If you create a derived table/inline view that has the necessary start & end dates, this can be used to produce the desired result in a single query using a GROUP BY. MySQL doesn't have a recursive function, so you have to use the NUMBERS table trick to generate dates...

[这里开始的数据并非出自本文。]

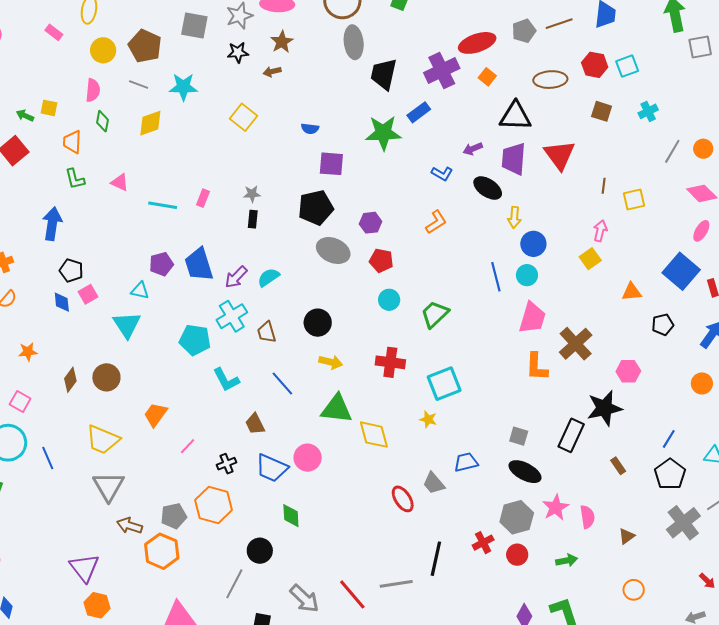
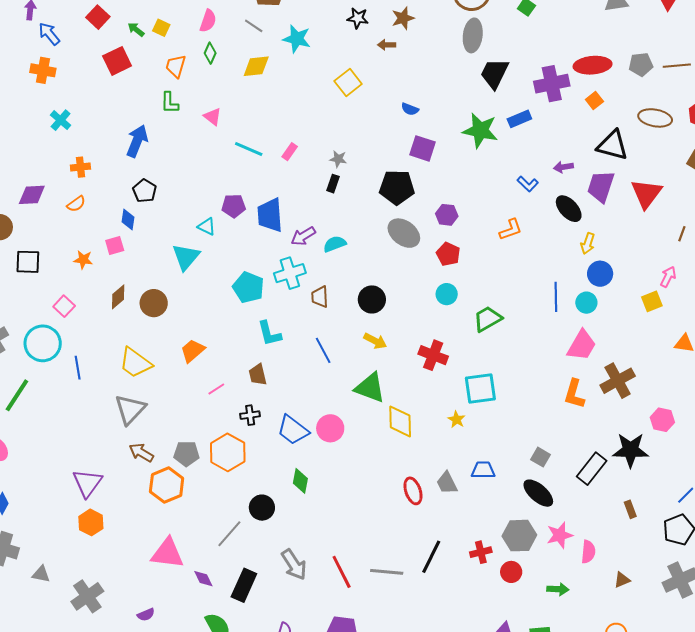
pink square: (88, 294) -> (115, 245), moved
brown trapezoid: (255, 424) -> (258, 375), moved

Create a table that only holds incrementing numbers - easy to do using an auto_increment:

DROP TABLE IF EXISTS `example`.`numbers`;
CREATE TABLE  `example`.`numbers` (
 `id` int(10) unsigned NOT NULL auto_increment,
  PRIMARY KEY  (`id`)
) ENGINE=InnoDB DEFAULT CHARSET=latin1;

Populate the table using:
```
INSERT INTO NUMBERS (id)
VALUES (NULL)
```
...for as many values as you need.

Use DATE_ADD to construct a list of dates, increasing the days based on the NUMBERS.id value.

SELECT x.start_dt,
       x.end_dt
  FROM (SELECT DATE_ADD(NOW(), INTERVAL n.id - 1 DAY) AS start_dt,
               DATE_ADD(NOW(), INTERVAL n.id + 6 DAY) AS end_dt
          FROM `numbers` n
         WHERE DATE_ADD(NOW(), INTERVAL (n.id - 1) DAY) <= '2011-01-01') x

JOIN onto your table of data based on the datetime portion:

  SELECT x.start_dt,
         x.end_dt,
         COUNT(*) AS num
    FROM (SELECT DATE_ADD(NOW(), INTERVAL n.id - 1 DAY) AS start_dt,
                 DATE_ADD(NOW(), INTERVAL n.id + 6 DAY) AS end_dt
            FROM `numbers` n
           WHERE DATE_ADD(NOW(), INTERVAL (n.id - 1) DAY) <= '2011-01-01') x
    JOIN CUSTOMERS c ON c.available_date BETWEEN x.start_dt
                                             AND x.end_dt
GROUP BY x.start_dt, x.end_dt

Don't use functions performed upon actual column data - IE: DATEDIFF(NOW(), *available_date*) - because a database can't use an index (if one exists) on the available_date column because the data has been altered away from the index value.